Jenna is building a new apartment complex. The addresses are made up of a 3-digit number and a letter A through E. How many possible address combinations does Jenna have to work with while designing the complex?
Since the leading digit will not be zero, that gives
9*10*10*5 = ___
To determine the total number of possible address combinations, we need to calculate the number of options for each part of the address and then multiply them together.
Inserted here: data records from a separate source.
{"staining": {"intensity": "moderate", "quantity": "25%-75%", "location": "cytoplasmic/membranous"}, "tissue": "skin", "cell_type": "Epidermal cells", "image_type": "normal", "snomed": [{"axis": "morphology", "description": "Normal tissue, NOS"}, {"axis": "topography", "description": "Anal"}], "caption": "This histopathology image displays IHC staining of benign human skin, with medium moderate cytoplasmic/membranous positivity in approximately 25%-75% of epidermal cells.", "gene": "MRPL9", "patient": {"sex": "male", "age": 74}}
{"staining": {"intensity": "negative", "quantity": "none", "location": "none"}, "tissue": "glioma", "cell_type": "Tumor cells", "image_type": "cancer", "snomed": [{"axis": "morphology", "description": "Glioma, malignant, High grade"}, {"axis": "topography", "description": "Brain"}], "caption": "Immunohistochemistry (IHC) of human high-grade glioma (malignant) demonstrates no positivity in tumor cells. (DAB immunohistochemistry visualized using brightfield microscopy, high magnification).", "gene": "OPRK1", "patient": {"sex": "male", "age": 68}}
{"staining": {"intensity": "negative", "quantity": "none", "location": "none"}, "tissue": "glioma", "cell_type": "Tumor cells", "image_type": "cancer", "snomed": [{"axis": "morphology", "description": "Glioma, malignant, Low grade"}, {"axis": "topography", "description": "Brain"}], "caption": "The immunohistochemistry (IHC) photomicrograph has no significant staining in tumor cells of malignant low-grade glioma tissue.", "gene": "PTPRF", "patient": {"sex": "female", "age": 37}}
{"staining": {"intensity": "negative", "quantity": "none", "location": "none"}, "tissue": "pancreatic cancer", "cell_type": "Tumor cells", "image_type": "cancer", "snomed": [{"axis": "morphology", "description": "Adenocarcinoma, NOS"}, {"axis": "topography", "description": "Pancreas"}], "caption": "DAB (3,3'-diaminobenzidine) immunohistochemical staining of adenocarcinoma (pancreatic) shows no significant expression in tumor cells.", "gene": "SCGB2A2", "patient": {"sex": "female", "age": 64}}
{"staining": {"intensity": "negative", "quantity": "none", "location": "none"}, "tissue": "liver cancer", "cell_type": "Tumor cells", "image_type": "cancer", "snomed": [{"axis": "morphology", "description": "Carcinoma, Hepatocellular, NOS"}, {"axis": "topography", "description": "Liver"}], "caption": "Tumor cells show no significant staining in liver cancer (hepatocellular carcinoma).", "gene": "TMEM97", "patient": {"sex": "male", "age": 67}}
For the first part, the 3-digit number, we have 10 options for each digit (0-9). Since there are three digits, the total number of options for the 3-digit number is 10 x 10 x 10 = 1000.
For the second part, the letter, we have 5 options (A, B, C, D, E).
To find the total number of address combinations, we multiply the number of options for each part: 1000 x 5 = 5000.
So Jenna has a total of 5000 possible address combinations to work with while designing the complex.
To determine how many possible address combinations Jenna has to work with, we need to find the total number of options for each part of the address and then multiply them together.
First, let's consider the options for the 3-digit number. Since it can range from 000 to 999, we have 1000 possible numbers (including both ends of the range).
Next, let's consider the options for the letter. We are given that it can be any letter from A through E. Since there are 5 letters in this range, we have 5 possible options.
To find the total number of address combinations, we multiply the number of options for the 3-digit number (1000) by the number of options for the letter (5):
Total address combinations = 1000 * 5 = 5000
Therefore, Jenna has 5000 possible address combinations to work with while designing the complex.